Insurers seek patents for their new products

Jul 18, 2005 @ 12:01 am

By Gary S. Mogel

NEW YORK - Insurers increasingly are seeking patent protection for their new variable annuity, life insurance, long-term-care and other products to protect innovative features that competitors have been copying, say industry observers.

The patents allow an insurer to be the exclusive marketer for a product for 20 years. But the patents might also force advisers to use that insurer - or its licensee - if the advisers want the product for their clients.

"Patenting products could change the insurance industry from a follow-the-leader market to one of individual company innovation," said Steven Henry, co-chairman of the intellectual property transaction group at the Boston law firm Wolf, Greenfield & Sacks PC. But the patents might also cause some companies and their sales forces to be "shut out" of certain markets, he added.

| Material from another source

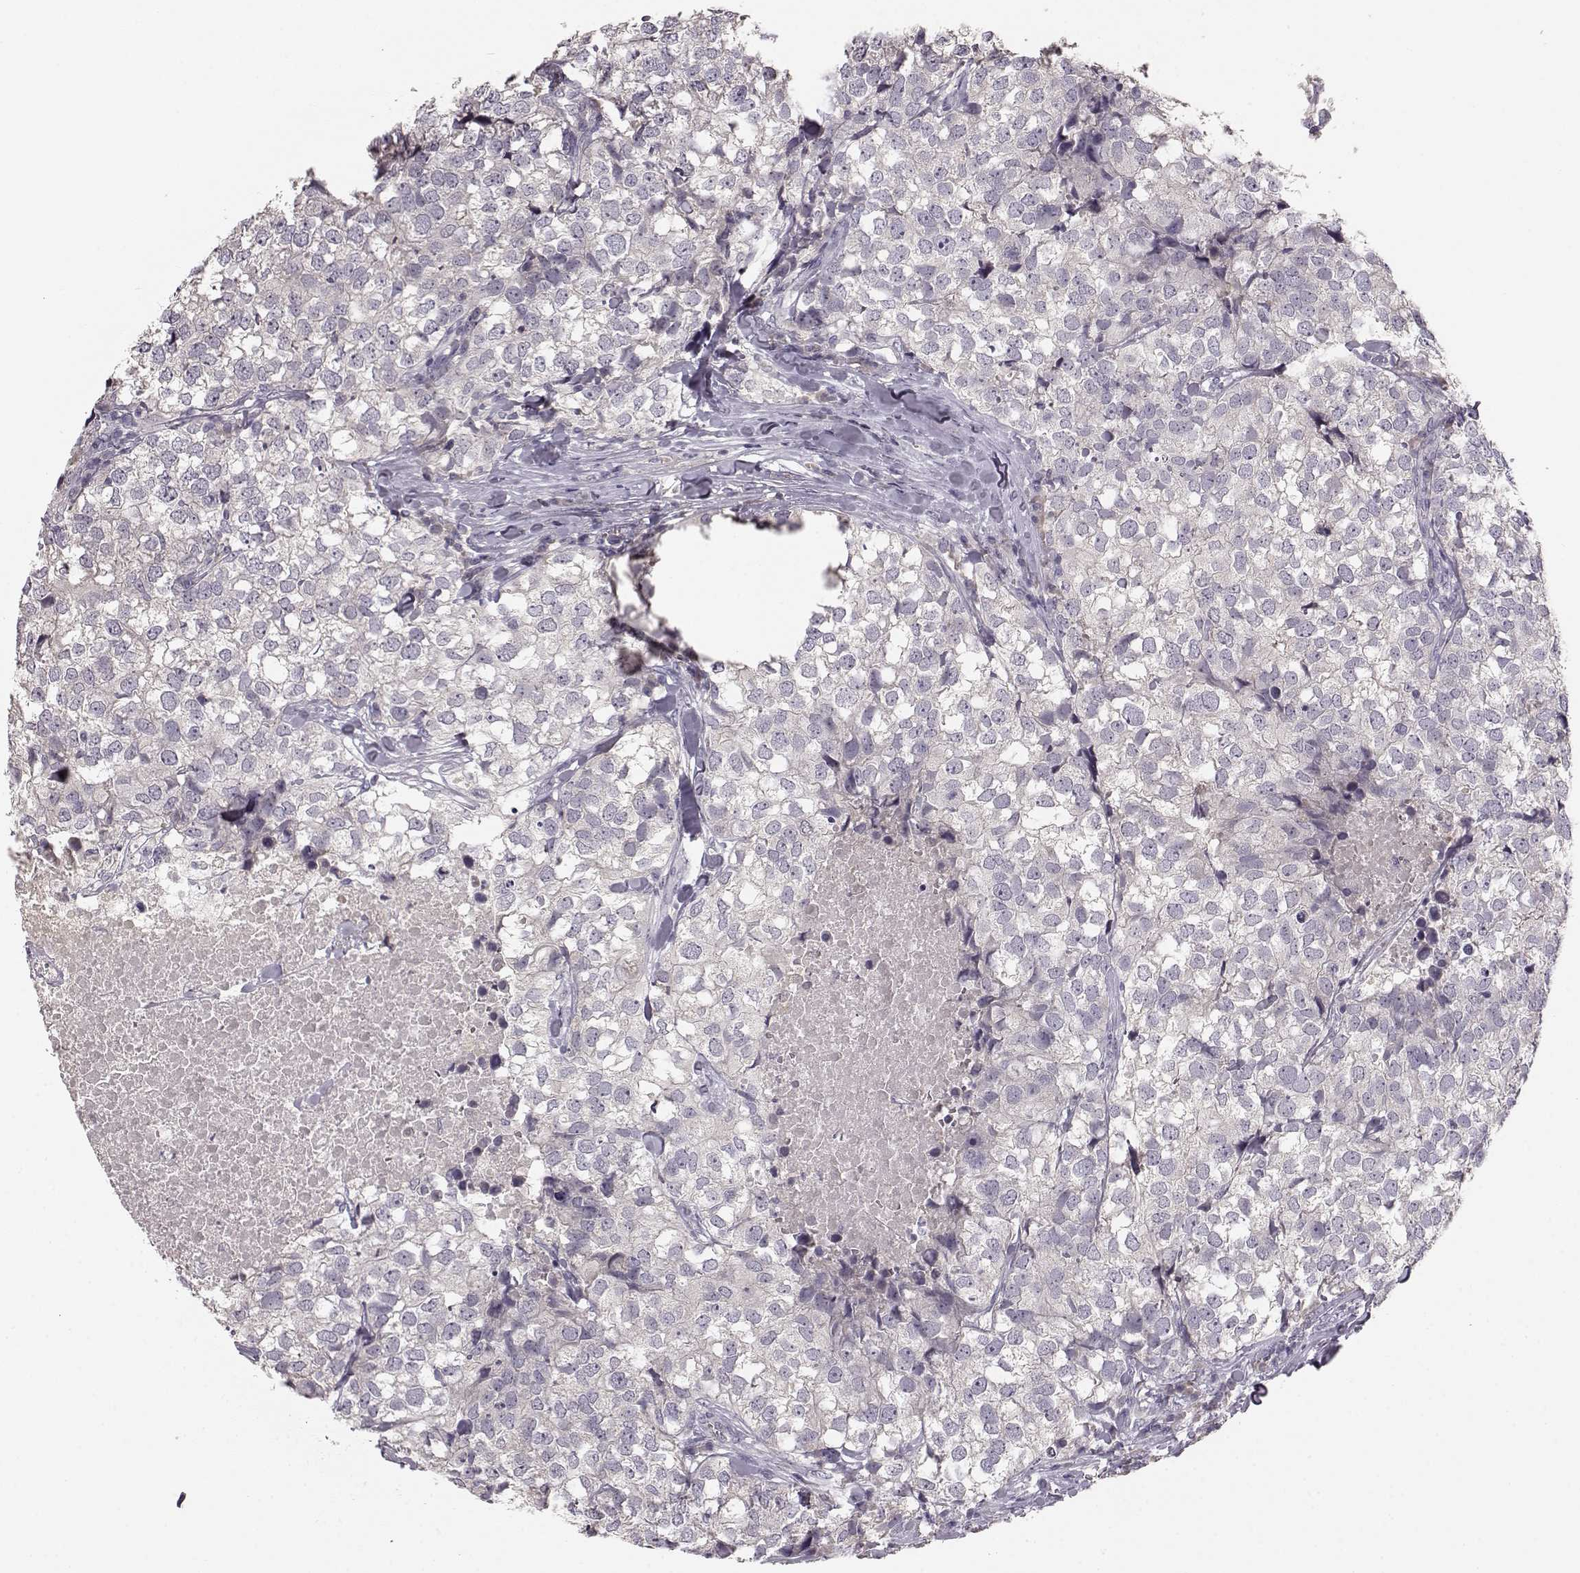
{"staining": {"intensity": "negative", "quantity": "none", "location": "none"}, "tissue": "breast cancer", "cell_type": "Tumor cells", "image_type": "cancer", "snomed": [{"axis": "morphology", "description": "Duct carcinoma"}, {"axis": "topography", "description": "Breast"}], "caption": "IHC image of neoplastic tissue: human breast infiltrating ductal carcinoma stained with DAB (3,3'-diaminobenzidine) reveals no significant protein expression in tumor cells.", "gene": "BFSP2", "patient": {"sex": "female", "age": 30}}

Companies that have obtained patents or have patent applications pending include Fort Wayne, Ind.-based Lincoln National Life Insurance Co., which is part of Lincoln National Corp. in Philadelphia; American Express Financial Advisors Inc. in Minneapolis; Nationwide Financial Services Inc. in Columbus, Ohio; and Protective Life Insurance Co. in Birmingham, Ala.

Many insurer executives, while ready to take advantage of their status as an exclusive source for their patented products, said that they would consider licenses to permit other companies to sell those products. However, that hasn't happened to a significant extent.

The next big thing

Advisers indicated that most of the patented and patent-pending products they have encountered so far have not been major innovations.

"Some of the patents are for relatively minor tweaks, and there are materially similar features available from other companies," said Anthony Domino, president of both the Society of Financial Service Professionals in Newtown Square, Pa., and Associated Benefit Consultants Inc. in White Plains, N.Y.

"I think the insurers are using patents to create a feeling of product selectivity and not to restrict access to products," added Mr. Domino, whose organization represents insurance industry financial advisers.

"It's true that in the insurance industry right now there are a lot of small steps being patented because big steps don't happen all that often," responded Mr. Henry. "But there may be patent applications out there that are the next generation's variable annuity or universal life policy," he said.

"For any new or novel product, it has become standard practice at our company to talk to our patent counsel to see if a patent application should be filed," said Dan Herr, assistant vice president and income annuity product manager for Lincoln National in Hartford, Conn.

Patents solve the problem of competitors' reverse-engineering products and entering markets as "fast followers," he added. "By obtaining a patent, we can maintain our first-mover advantage."

"The decision to pursue a patent is a business unit decision, and the process is facilitated by the company's office of general counsel," said Jennifer Monnin, a Nationwide spokeswoman. "Nationwide is the owner of a number of filed and issued patents."

Lincoln recently was granted a patent on its i4LIFE Advantage, a variable annuity feature that combines a host of guarantees, coupled with increased access to and control over invested funds.

"Our goal is not to limit adviser choices or clear the market for ourselves," said Mr. Herr. He added that Lincoln would consider licensing its patents to other insurers - or seek licenses from other insurers that have patented their own products - to help its adviser network.

Riders protected

Nationwide has a patent pending on its Step-up Guarantee feature, a new variable annuity rider. "This guarantee ensures that variable income payments will be equal to at least 75% of the initial variable payment amount as calculated on the contract issue date," noted Keith Millner, senior vice president for the in-retirement business market.

American Express has a patent pending on the Accumulation Protector Benefit for its variable annuity line. The rider is "unique," said Lynn Abbott, vice president of national sales and strategic alliances, because it gives clients the ability to access the investment in any way they want to at the end of a designated waiting period.

Protective Life's patent protects a system rather than a product. "We have a patent pending on an online quote- and order-entering system for stockbrokers submitting life insurance applications," said Eric Miller, vice president and national marketing director.

Patents have been sought for systems that underwrite joint life insurance and long-term-care products, recover loan repayments in the event of disability and calculate life insurance premiums based on health insurance data, Mr. Henry said.